The science didn’t show that a particular antibiotic used on animals directly created resistant bacteria that made a person sick. Even today, science hasn’t been able to show such a direct link. But the theories of plasmid transfer Kennedy spoke of have only proved more certain with modern science.
“We went into it with a lot of passion, what we thought was a lot of evidence, and we thought that people would respond to the human health part of this,” Tom Grumbly, a former aide to Kennedy at the FDA, told FRONTLINE.
That concern soon translated into action. Kennedy proposed banning the use of two classes of antibiotics — penicillin and tetracycline —in animal feed. The proposed rules would also place veterinarians in charge of prescribing all other antibiotics used on the farm. Kennedy declared that “known routes of transfer exist by which antibiotic use in animals can contribute” to disease threats to human health, and these bacteria “form a linked ecosystem of their own in which action at any one point can affect every other.”
The response
The proposed FDA rules drew a favorable response from scientists and health professionals across the country. But it very quickly became clear that farmers and animal drug makers were unhappy, describing the changes as “financially ruinous” and lacking clear scientific evidence.
The farm lobby had clout. They turned to Rep. Jamie Whitten (D-Miss.), the longtime chair of the subcommittee that controlled the FDA’s budget. His ties to the farm world were so strong and his tenure was so lengthy that he was described in an obituary as “a kind of shadow Secretary of Agriculture.”
Whitten threatened to cut the FDA’s budget if the agency moved forward with the proposed rules.
Back at the FDA, Kennedy consulted with his boss, then-Secretary of Health and Human Services Joseph Califano, who, according to Grumbly, “was afraid if we didn’t stand down, not only would Rep. Whitten follow through with his threat … he would cut other parts of the agency, and maybe it could have a negative impact on the department as a whole.”
Left with little choice, Kennedy shelved the regulation. Perhaps, Grumbly remembered, he would try in another year or two. But by then, Kennedy had returned to Stanford.
“People just basically said, “This is in the ‘too hard category,’” Grumbly explained.
And that’s where these efforts remained for decades — with the proposals still sitting in limbo.

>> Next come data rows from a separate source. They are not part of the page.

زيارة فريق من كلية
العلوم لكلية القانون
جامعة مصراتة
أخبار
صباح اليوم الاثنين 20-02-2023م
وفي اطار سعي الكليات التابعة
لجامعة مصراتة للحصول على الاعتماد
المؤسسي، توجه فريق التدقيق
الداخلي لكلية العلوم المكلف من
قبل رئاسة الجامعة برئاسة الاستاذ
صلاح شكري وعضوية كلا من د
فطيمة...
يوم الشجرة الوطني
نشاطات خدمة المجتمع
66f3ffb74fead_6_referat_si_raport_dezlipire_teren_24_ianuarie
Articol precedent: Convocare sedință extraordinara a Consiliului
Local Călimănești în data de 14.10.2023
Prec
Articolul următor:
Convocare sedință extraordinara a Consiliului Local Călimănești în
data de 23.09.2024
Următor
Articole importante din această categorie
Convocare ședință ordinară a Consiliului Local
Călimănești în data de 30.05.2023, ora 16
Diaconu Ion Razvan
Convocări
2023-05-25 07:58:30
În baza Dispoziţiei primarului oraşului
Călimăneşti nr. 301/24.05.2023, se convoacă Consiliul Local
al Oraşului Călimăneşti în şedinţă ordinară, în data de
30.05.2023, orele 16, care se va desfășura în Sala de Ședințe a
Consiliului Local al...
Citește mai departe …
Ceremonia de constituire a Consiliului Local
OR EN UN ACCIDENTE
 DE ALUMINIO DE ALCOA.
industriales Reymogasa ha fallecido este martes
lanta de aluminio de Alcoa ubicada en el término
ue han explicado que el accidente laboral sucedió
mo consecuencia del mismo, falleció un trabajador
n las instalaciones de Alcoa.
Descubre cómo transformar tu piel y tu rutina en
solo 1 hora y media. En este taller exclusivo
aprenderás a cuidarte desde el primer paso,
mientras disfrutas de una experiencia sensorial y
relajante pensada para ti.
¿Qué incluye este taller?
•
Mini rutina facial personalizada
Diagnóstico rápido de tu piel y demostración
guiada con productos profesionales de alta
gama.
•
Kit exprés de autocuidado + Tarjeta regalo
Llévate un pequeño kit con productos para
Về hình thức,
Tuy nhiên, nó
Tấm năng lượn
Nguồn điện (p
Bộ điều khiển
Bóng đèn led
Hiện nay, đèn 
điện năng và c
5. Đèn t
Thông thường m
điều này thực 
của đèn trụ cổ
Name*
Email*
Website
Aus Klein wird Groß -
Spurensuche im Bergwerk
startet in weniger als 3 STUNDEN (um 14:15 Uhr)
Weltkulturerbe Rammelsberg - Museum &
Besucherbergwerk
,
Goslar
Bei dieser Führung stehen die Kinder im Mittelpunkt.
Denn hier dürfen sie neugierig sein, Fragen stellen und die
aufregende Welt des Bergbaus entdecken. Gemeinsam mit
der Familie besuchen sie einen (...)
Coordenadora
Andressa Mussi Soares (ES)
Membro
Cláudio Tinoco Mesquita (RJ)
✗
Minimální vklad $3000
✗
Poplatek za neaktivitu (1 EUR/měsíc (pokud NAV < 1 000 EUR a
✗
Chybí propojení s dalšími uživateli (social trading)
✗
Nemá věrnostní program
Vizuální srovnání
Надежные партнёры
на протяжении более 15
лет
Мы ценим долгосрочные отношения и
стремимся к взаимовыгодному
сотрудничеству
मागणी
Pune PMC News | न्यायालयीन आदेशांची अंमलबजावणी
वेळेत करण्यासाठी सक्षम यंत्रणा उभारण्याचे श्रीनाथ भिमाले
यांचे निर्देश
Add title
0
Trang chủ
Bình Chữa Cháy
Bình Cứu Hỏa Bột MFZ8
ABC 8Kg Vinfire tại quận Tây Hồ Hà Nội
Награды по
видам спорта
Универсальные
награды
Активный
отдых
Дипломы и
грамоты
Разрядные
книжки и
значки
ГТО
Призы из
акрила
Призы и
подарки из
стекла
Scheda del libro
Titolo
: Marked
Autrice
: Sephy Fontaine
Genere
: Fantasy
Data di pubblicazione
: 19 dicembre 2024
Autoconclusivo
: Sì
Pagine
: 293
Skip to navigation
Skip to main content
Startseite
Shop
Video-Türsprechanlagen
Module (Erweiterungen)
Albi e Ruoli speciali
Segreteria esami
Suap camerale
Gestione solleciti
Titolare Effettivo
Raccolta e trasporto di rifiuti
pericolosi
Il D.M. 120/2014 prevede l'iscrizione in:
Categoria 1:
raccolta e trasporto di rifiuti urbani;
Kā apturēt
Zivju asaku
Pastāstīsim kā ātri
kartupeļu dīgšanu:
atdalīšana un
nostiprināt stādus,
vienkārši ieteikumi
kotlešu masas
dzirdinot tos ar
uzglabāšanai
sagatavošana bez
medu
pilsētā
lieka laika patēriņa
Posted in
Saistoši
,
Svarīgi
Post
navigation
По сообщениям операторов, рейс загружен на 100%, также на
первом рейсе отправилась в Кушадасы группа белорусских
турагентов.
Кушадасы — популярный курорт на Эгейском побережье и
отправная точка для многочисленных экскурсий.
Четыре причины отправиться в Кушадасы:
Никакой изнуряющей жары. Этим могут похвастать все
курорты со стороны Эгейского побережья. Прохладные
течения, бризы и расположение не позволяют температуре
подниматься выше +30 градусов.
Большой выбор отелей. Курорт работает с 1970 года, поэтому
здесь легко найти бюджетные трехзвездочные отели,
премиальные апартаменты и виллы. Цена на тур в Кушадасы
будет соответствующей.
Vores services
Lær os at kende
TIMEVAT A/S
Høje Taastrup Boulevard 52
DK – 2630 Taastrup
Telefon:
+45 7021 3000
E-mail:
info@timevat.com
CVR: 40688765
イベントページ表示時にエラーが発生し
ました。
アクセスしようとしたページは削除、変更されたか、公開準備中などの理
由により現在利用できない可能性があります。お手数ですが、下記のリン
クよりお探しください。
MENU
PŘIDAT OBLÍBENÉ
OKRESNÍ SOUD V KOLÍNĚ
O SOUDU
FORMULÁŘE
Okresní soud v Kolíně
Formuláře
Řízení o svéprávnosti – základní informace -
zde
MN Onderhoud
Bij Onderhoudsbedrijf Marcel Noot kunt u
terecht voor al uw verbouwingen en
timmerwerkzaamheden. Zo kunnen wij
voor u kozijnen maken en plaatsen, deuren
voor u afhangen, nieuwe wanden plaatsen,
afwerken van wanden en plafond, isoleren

Advocacy groups petitioned the FDA to review its 1977 proposals but the agency never did. Then, after the groups sued in 2011, the agency withdrew the proposals, saying it would take a new approach to restricting growth-promoting antibiotics.
That effort finally began in December 2013, when the FDA published a new plan to voluntarily ask pharmaceutical companies to change the label on antibiotics so that growth promotion was no longer allowed. It will also require that all antibiotics be under the supervision of a veterinarian. The agency said that by taking a voluntary approach, it believes it would get results quicker. So far all of the 26 manufacturers have agreed to phase in these new rules over the next three years.
But not everyone agrees. Says Gail Hansen, a veterinarian with Pew Charitable Trust’s antibiotic campaign: “I think FDA has, is very cautious. And because of the history that they had in the ’70s where they tried this big step and Congress told them no. I think FDA is taking some baby steps. I think they could be much bolder.”